Cedric's tiny fingers were twisted in his heart-strings —he loved him with a love the intensity of which frightened him when he realized it. And sometimes things went wrong, and then with a pang as from the stab of a knife would come the thought that he might some day lose this child. So much pain and toil a child cost, so much it took of one's strength and power; and then, such a fragile thing it was—exposed to so many perils and uncertainties, to the ravages of so many diseases, that struck like a cruel enemy in the dark! Corydon and Thyrsis were so ignorant—they were like children themselves; and where should they turn for knowledge?
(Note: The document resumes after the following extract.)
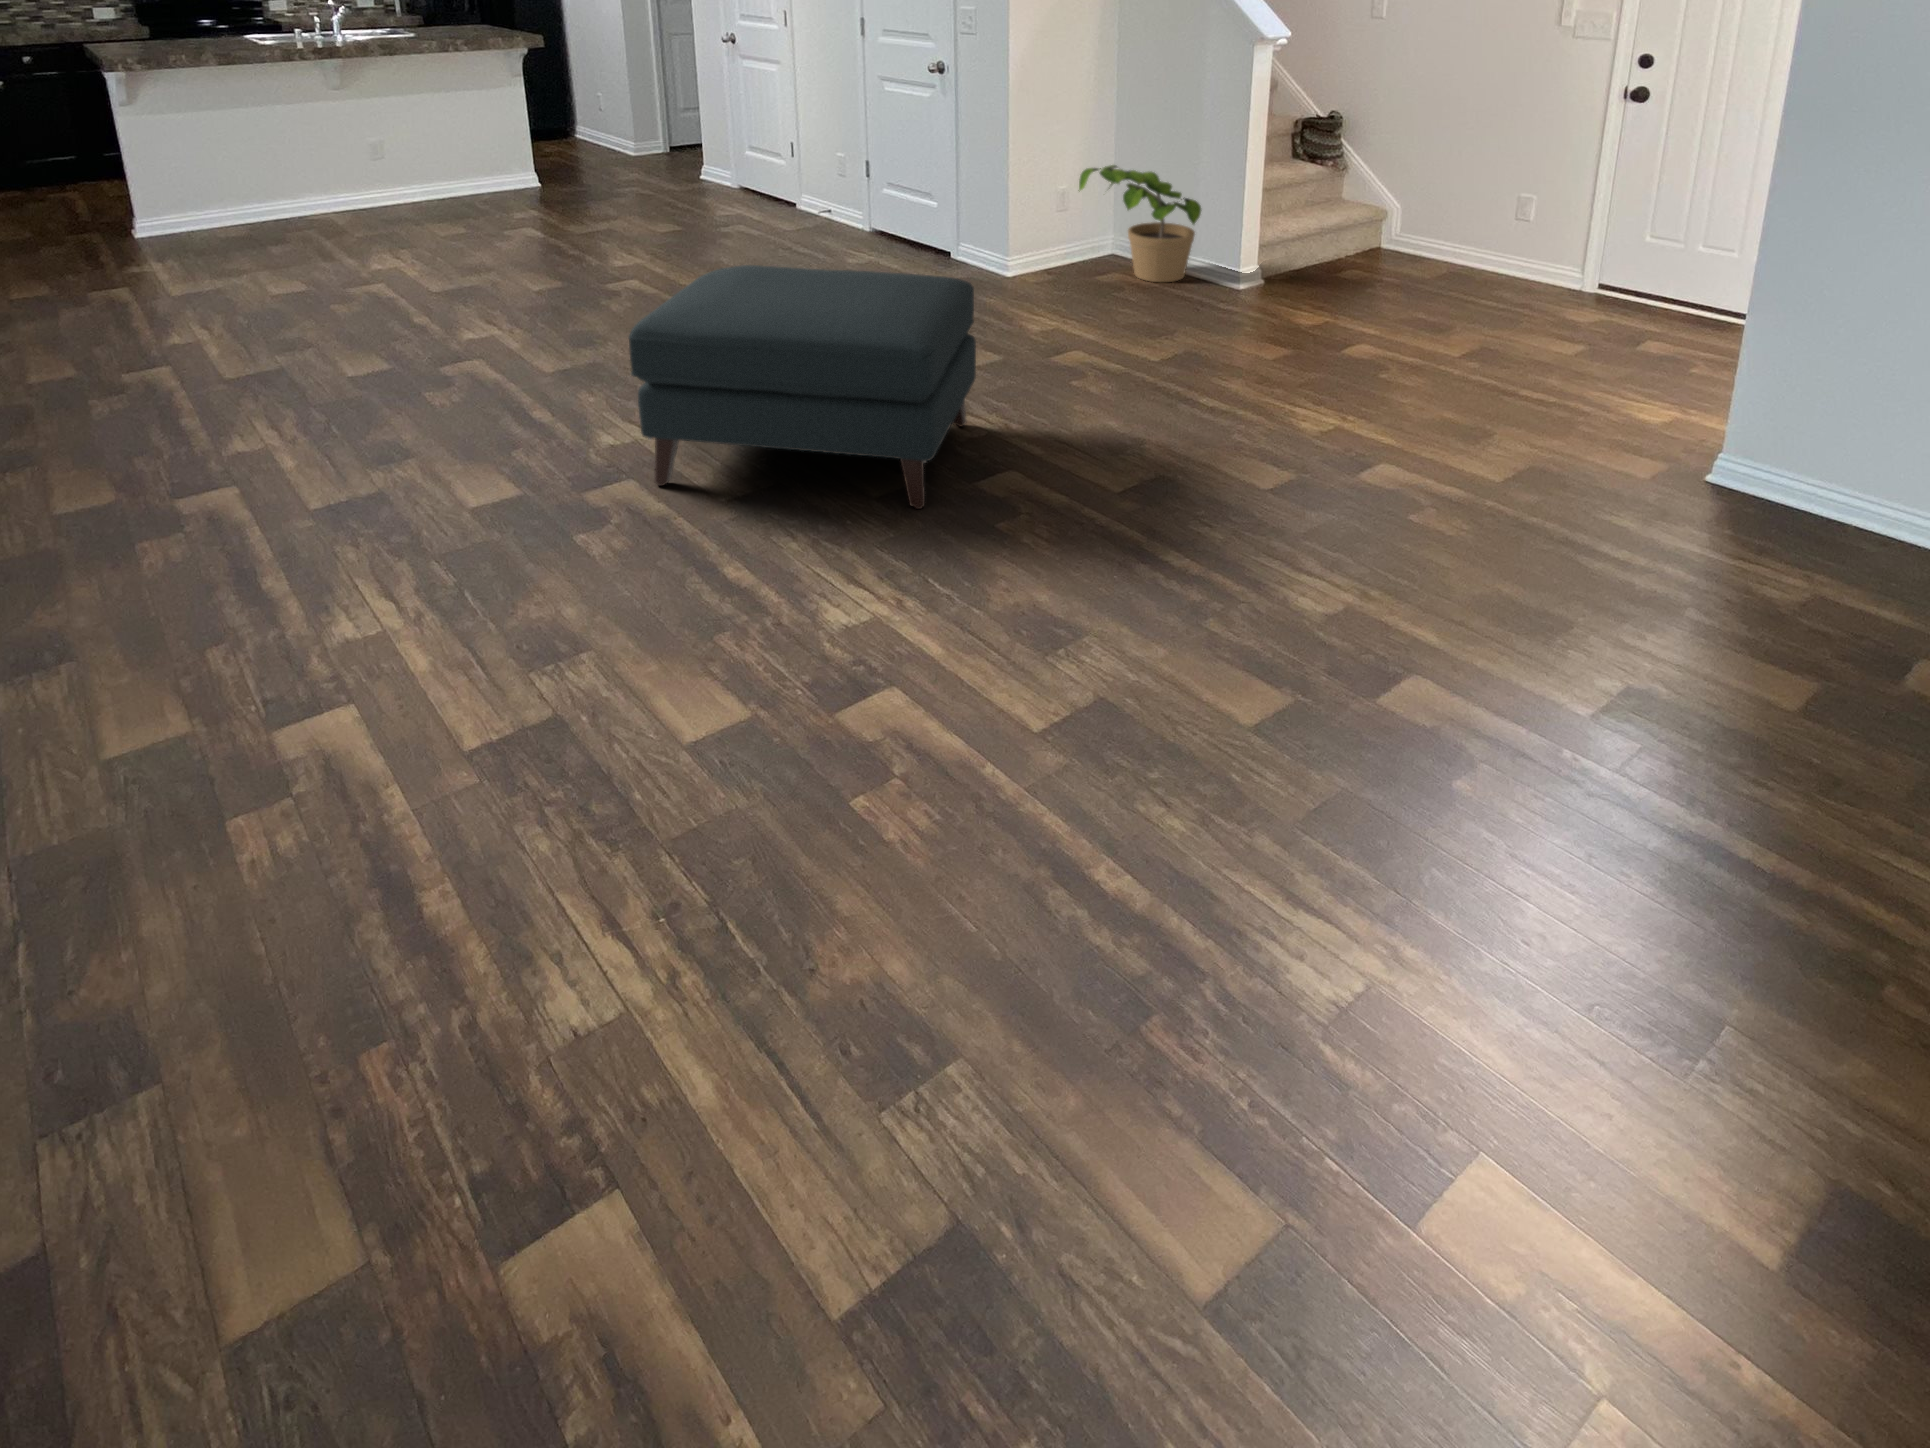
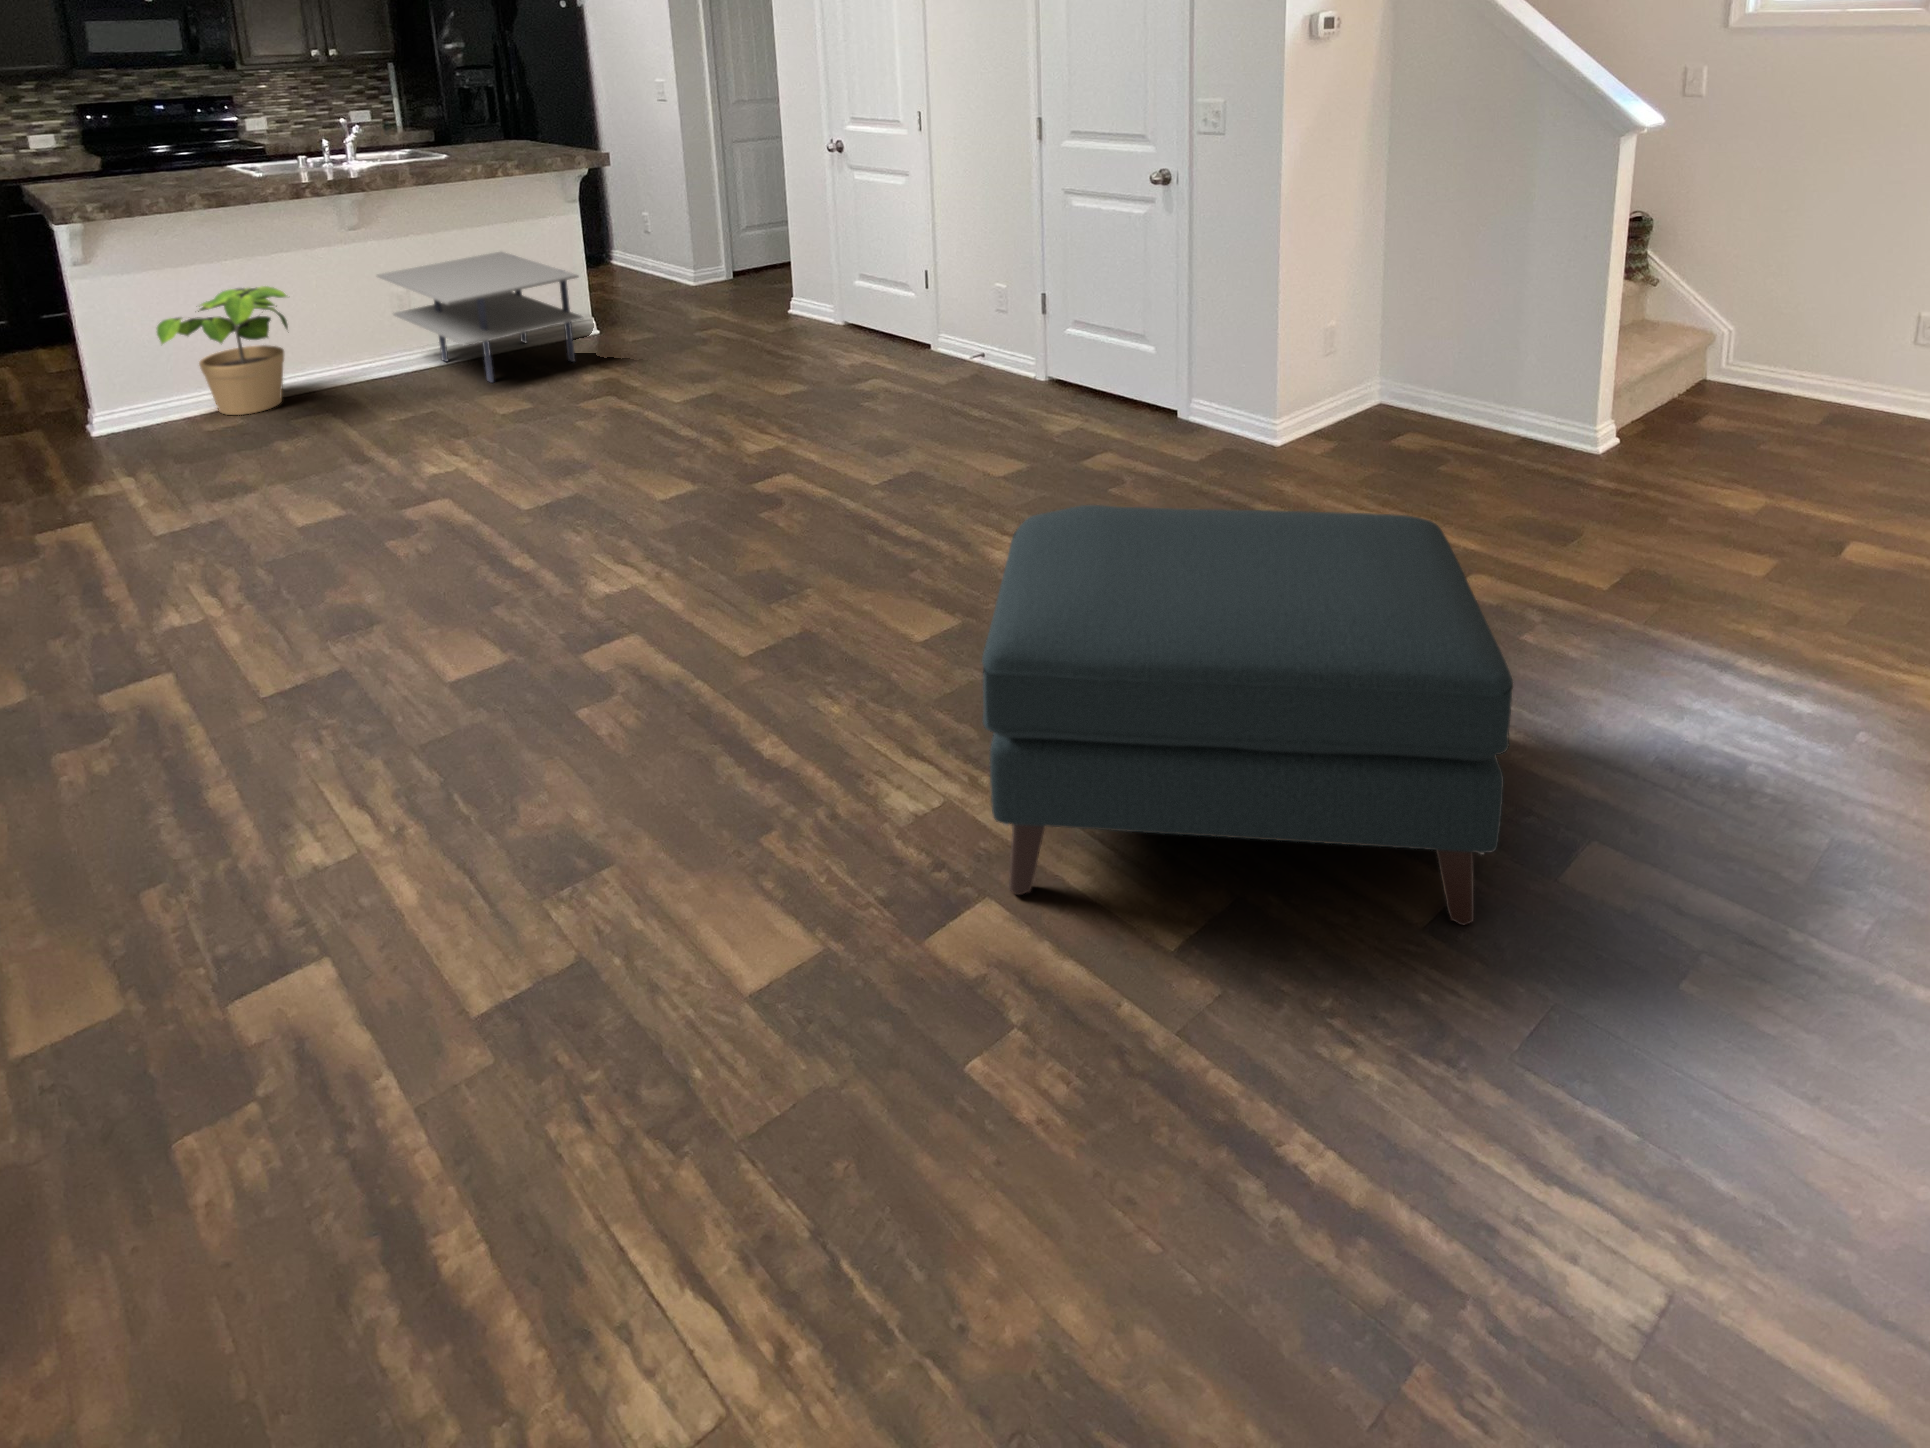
side table: none [354,112,513,212] -> present [377,252,583,382]
potted plant: present [1079,165,1201,282] -> present [157,286,288,415]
There were doctors, of course; but this took so much money—and even with all the doctors, see how many babies died!

Thyrsis was learning the bitter truth of Bacon's saying about "giving hostages to fortune." And dearly as he loved the child, the artist in him cried out against these ties. Where now was that care-free outlook, that recklessness, that joy in life as a spectacle, which made up so much of the artist's attitude? When one had a wife and child one no longer enjoyed tragedies —one lived them ; and one got from them, not katharsis, but exhaustion. One became timid and cautious and didactic, and. other inartistic things. One learned that life was real, life was earnest, and the grave was not its goal!